Retype the entries below word for word, leaving out every picture.

==============================

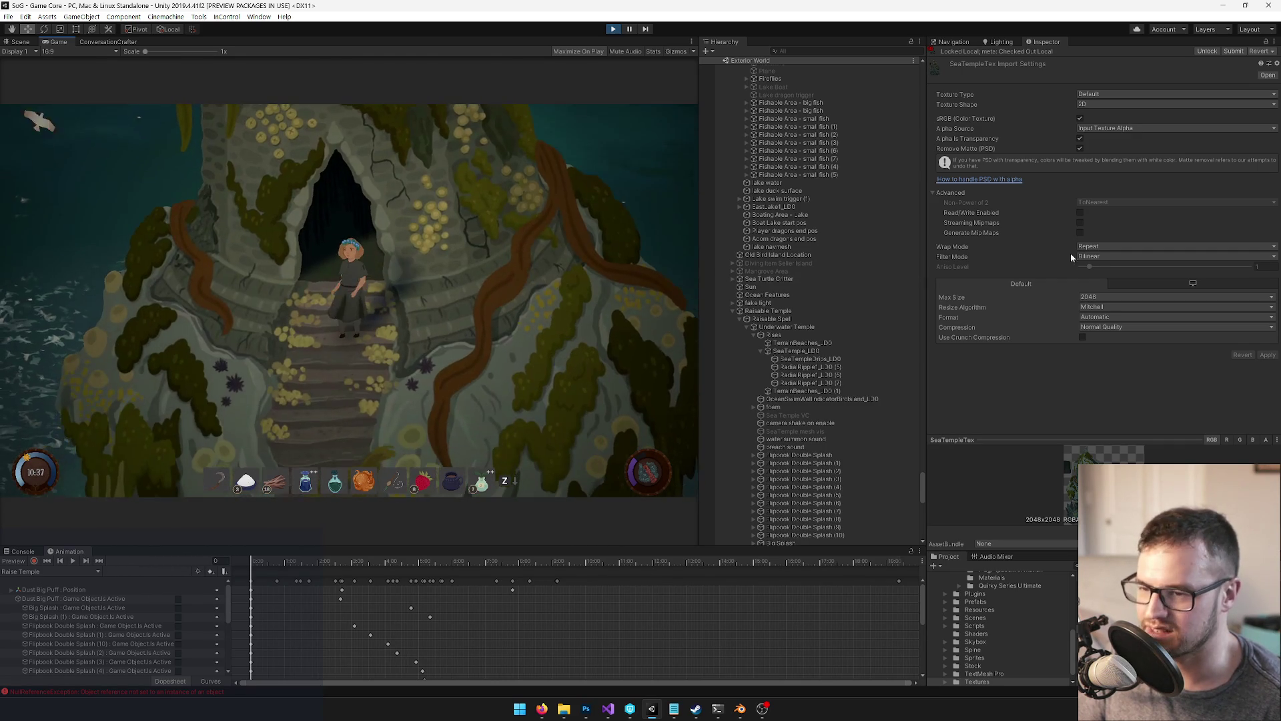
Restore SeaTempleTex Max Size to 4096 and apply the import settings
{"action": "left_click", "coordinate": [1124, 299]}
{"action": "left_click", "coordinate": [1111, 387]}
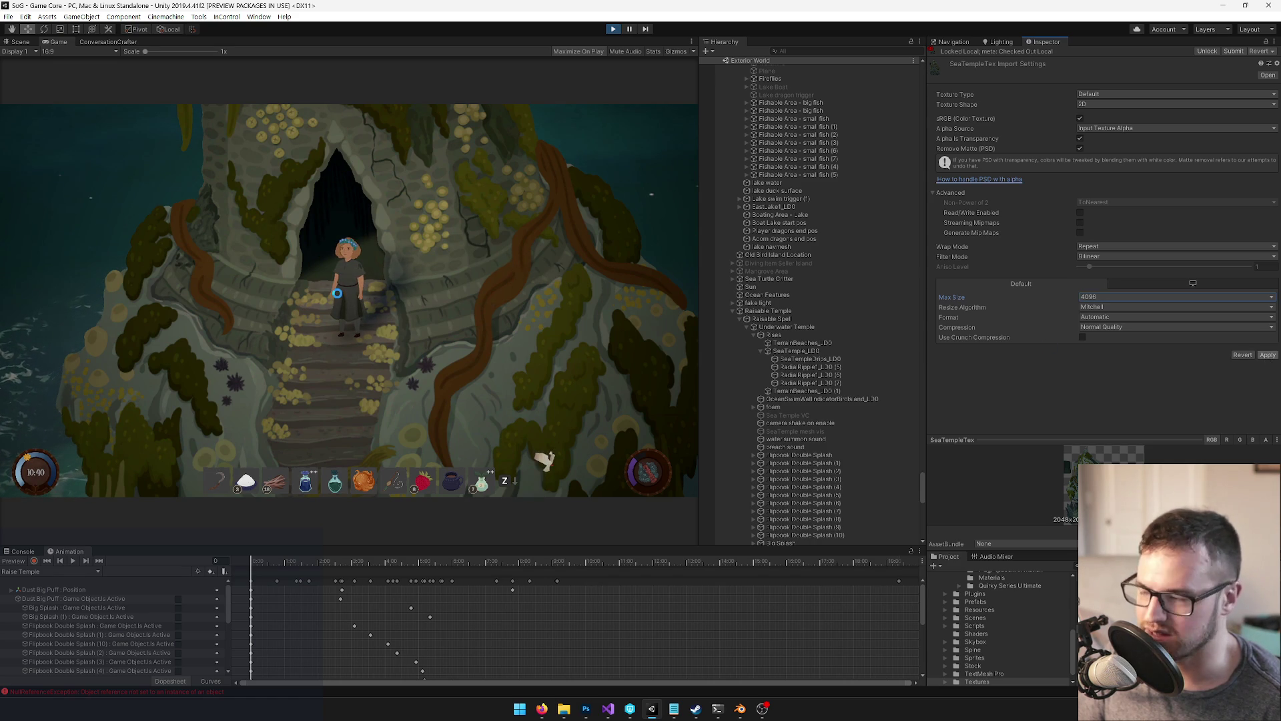
{"action": "key", "text": "ctrl+s"}
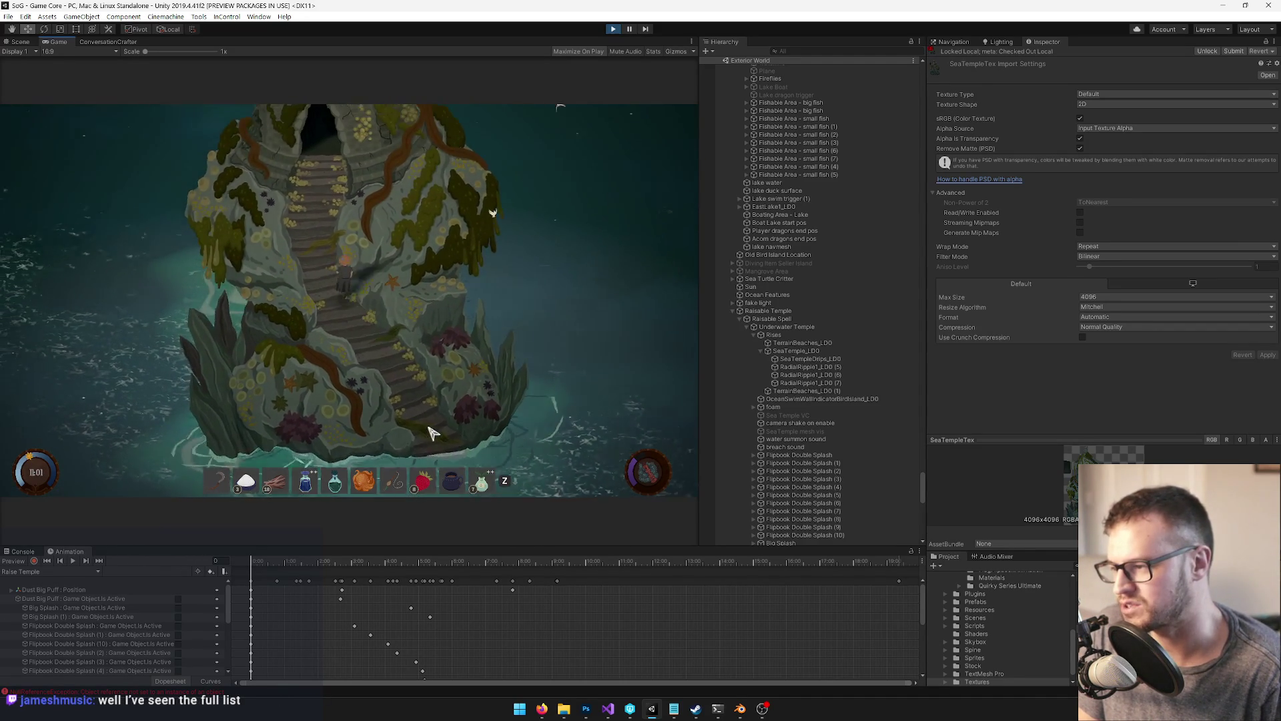
Select the TerrainBeaches_LD0 and TerrainBeaches_LD0 (1) sandbars, then refocus the running game
{"action": "left_click", "coordinate": [776, 343]}
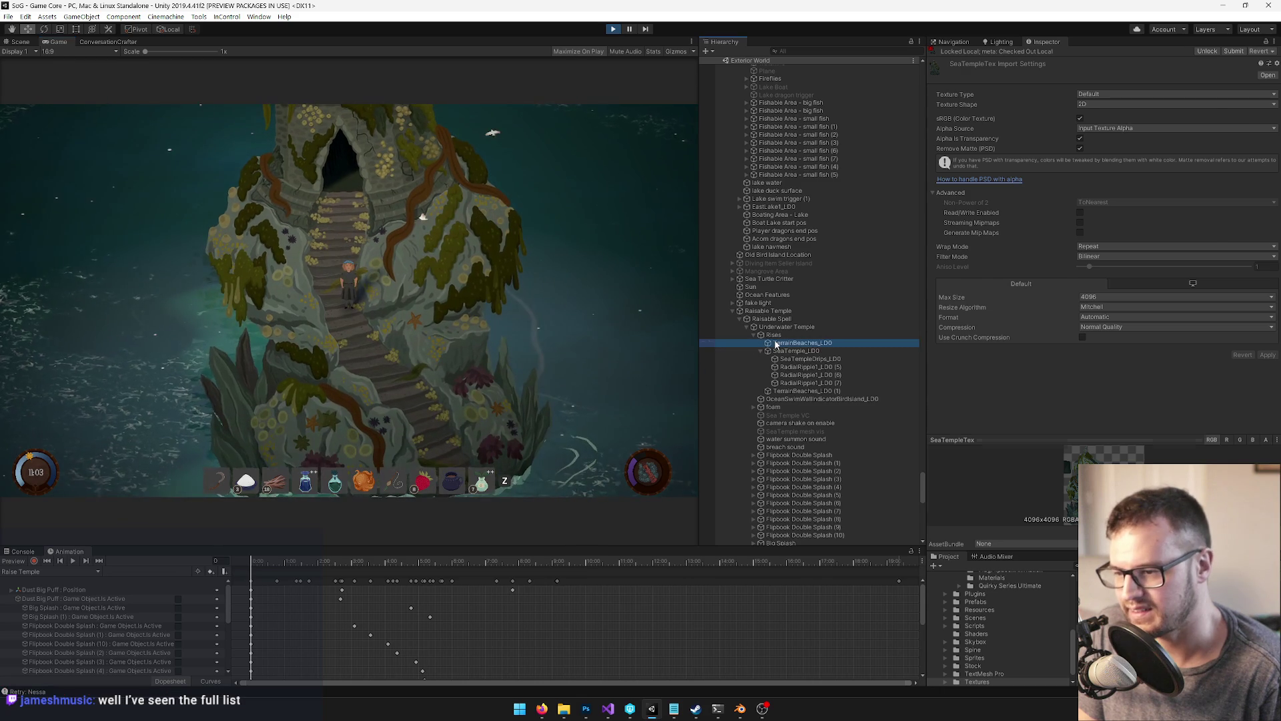
{"action": "left_click", "coordinate": [794, 391]}
{"action": "left_click", "coordinate": [390, 296]}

==============================

## [Completed task]
Restore SeaTempleTex Max Size to 4096 and apply the import settings
{"action": "left_click", "coordinate": [1124, 299]}
{"action": "left_click", "coordinate": [1111, 387]}
{"action": "key", "text": "ctrl+s"}
Select the TerrainBeaches_LD0 and TerrainBeaches_LD0 (1) sandbars, then refocus the running game
{"action": "left_click", "coordinate": [776, 343]}
{"action": "left_click", "coordinate": [794, 391]}
{"action": "left_click", "coordinate": [390, 296]}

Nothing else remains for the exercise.